Antonella Cannarozzi, “I Am Love”

Advertisement

Writer-director Luca Guadagnino asked me to focus on bourgeoisie aesthetics and to take notes like an entomologist, in order to succeed in reproducing them. During my research, I was able to encode the symbols that show the real luxury and note that those symbols are a stylistic constant that is immutable in time — they are not datable and don’t like to confront to contemporaneity.

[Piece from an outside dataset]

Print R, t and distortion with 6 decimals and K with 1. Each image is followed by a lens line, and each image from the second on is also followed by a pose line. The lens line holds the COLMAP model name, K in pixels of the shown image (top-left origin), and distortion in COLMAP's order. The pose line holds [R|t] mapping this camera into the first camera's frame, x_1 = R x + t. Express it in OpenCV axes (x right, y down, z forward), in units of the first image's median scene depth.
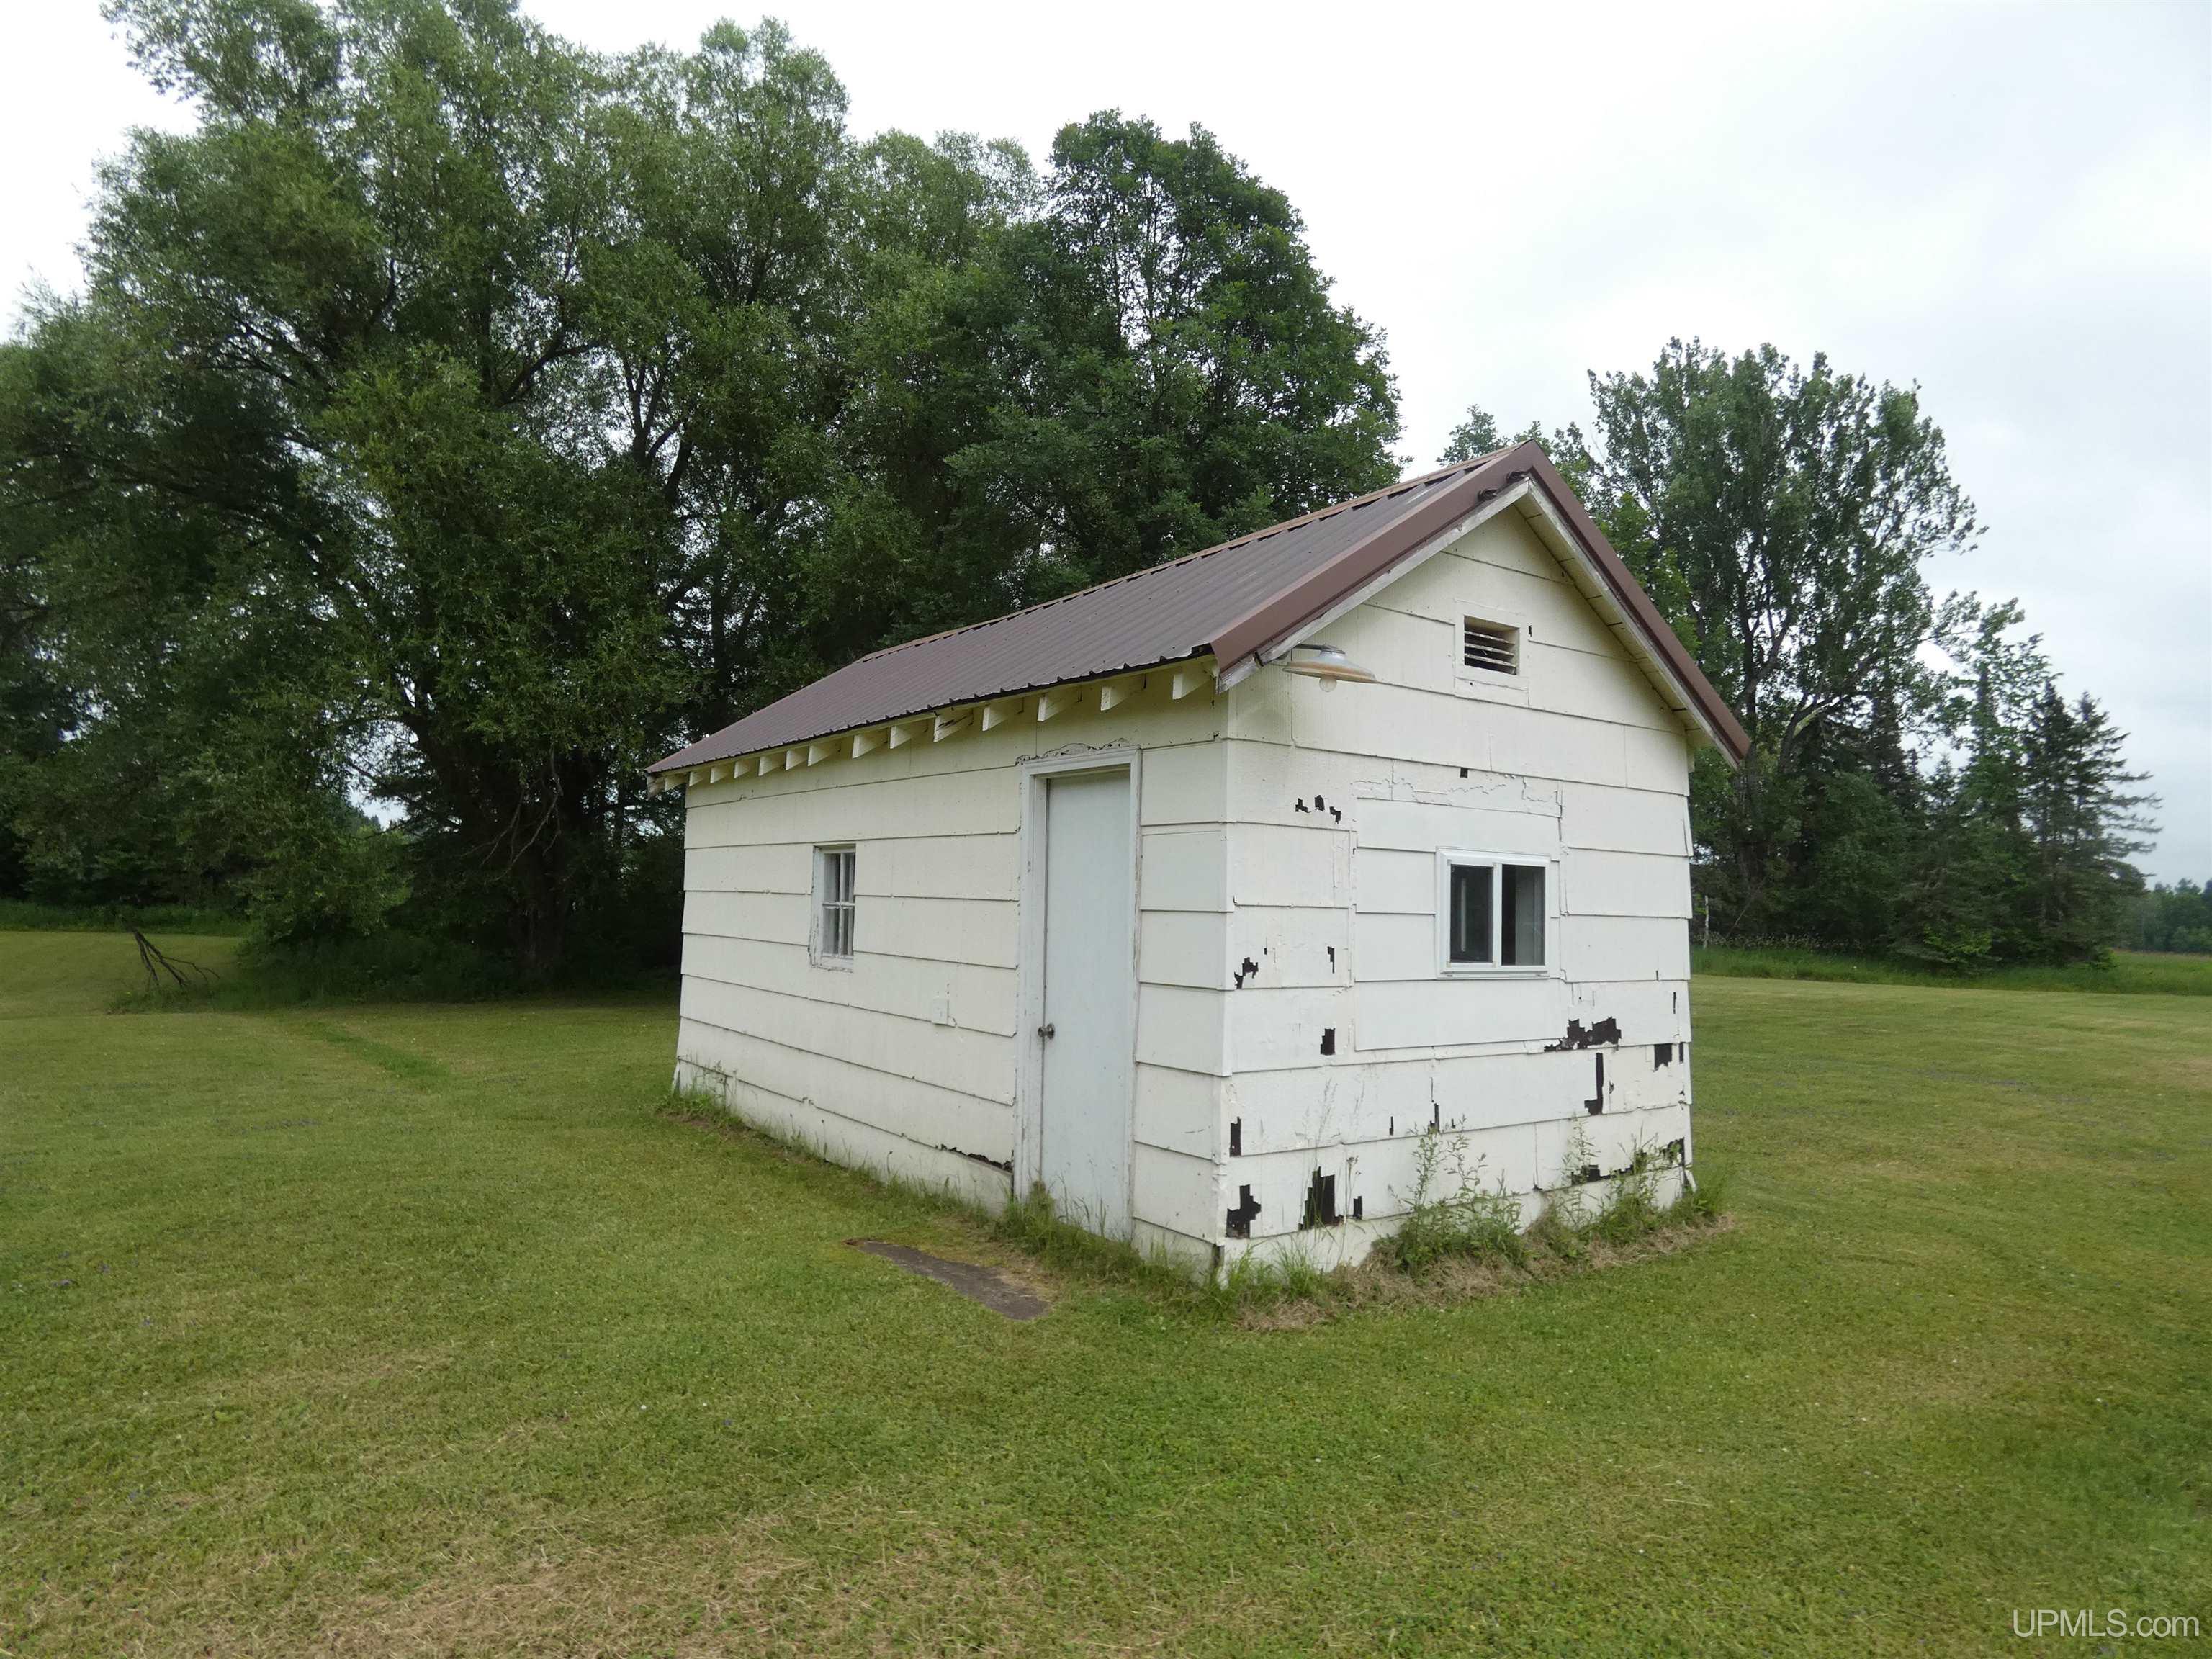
lens RADIAL K [[1335.7, 0, 1104.2], [0, 1335.7, 828.6], [0, 0, 1]] dist [-0.006535, -0.011872]
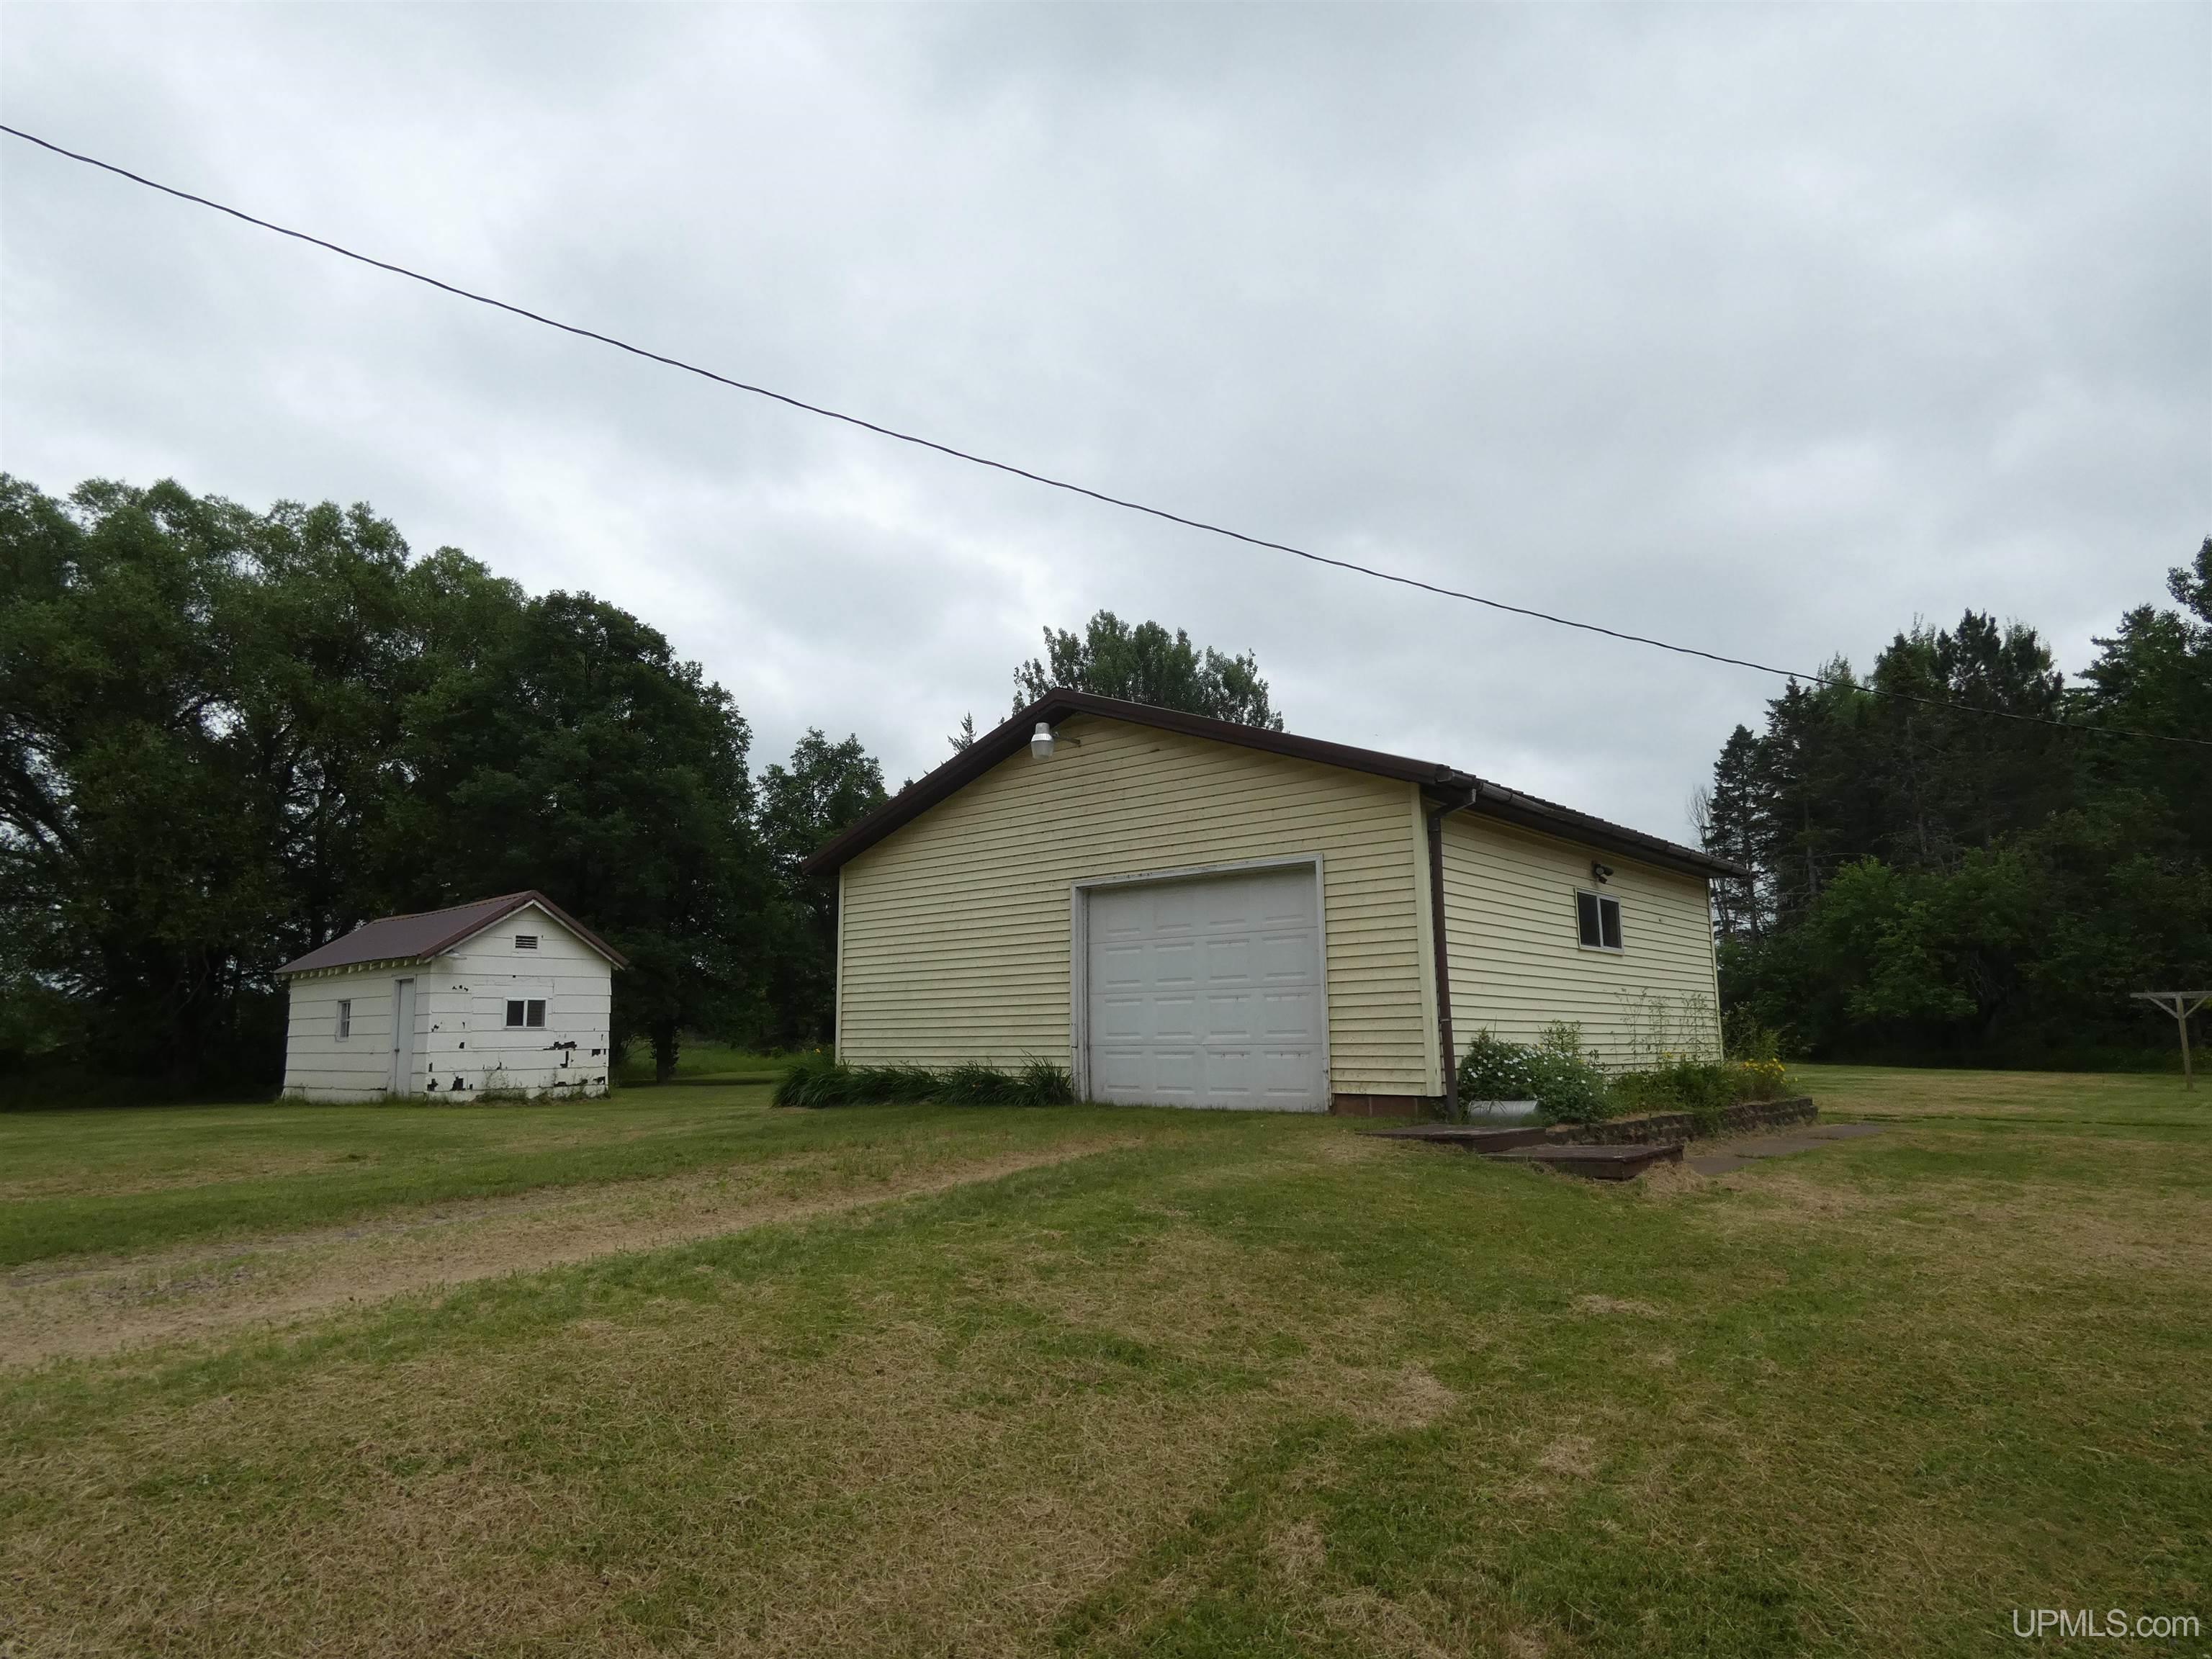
lens RADIAL K [[1335.7, 0, 1108.0], [0, 1335.7, 835.6], [0, 0, 1]] dist [-0.006535, -0.011872]
pose [[0.970063, -0.005039, 0.242801, 0.901988], [0.027389, 0.995676, -0.088762, -0.053155], [-0.241304, 0.092755, 0.966007, -2.856294]]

So, the idea to involve fashion houses such as Fendi [for the male cast costumes] and Jil Sander [for Tilda Swinton’s wardrobe], according to the great classical Italian cinema tradition, was very stimulating, and the great challenge to me was not to allow fashion to contradict upper-class, timeless style.

— Antonella Cannarozzi

Jenny Beavan, “The King’s Speech”

The biggest challenge on “The King’s Speech” was depicting characters who are still remembered, much loved, and in the case of our present queen, still alive, within the boundaries of our humble budget and lack of time on-set. I was hugely helped by the London costume house Cosprop, which has a fine stock of 1930s apparel and a wonderful workroom to make clothes as needed. Cosprop went far beyond the call of duty, staying open all hours so that we could maximize our very short prep time and accommodate actors who only had limited availability.

We begged, borrowed and stole accessories, medals, insignia for uniforms and jewelry for Wallis Simpson — whatever we could find to make our costumes complete. The best result is that so many people love and have embraced the film and the characters I was so honored to help create. All this helps my amazing crew and me to feel that all the hard work was worthwhile.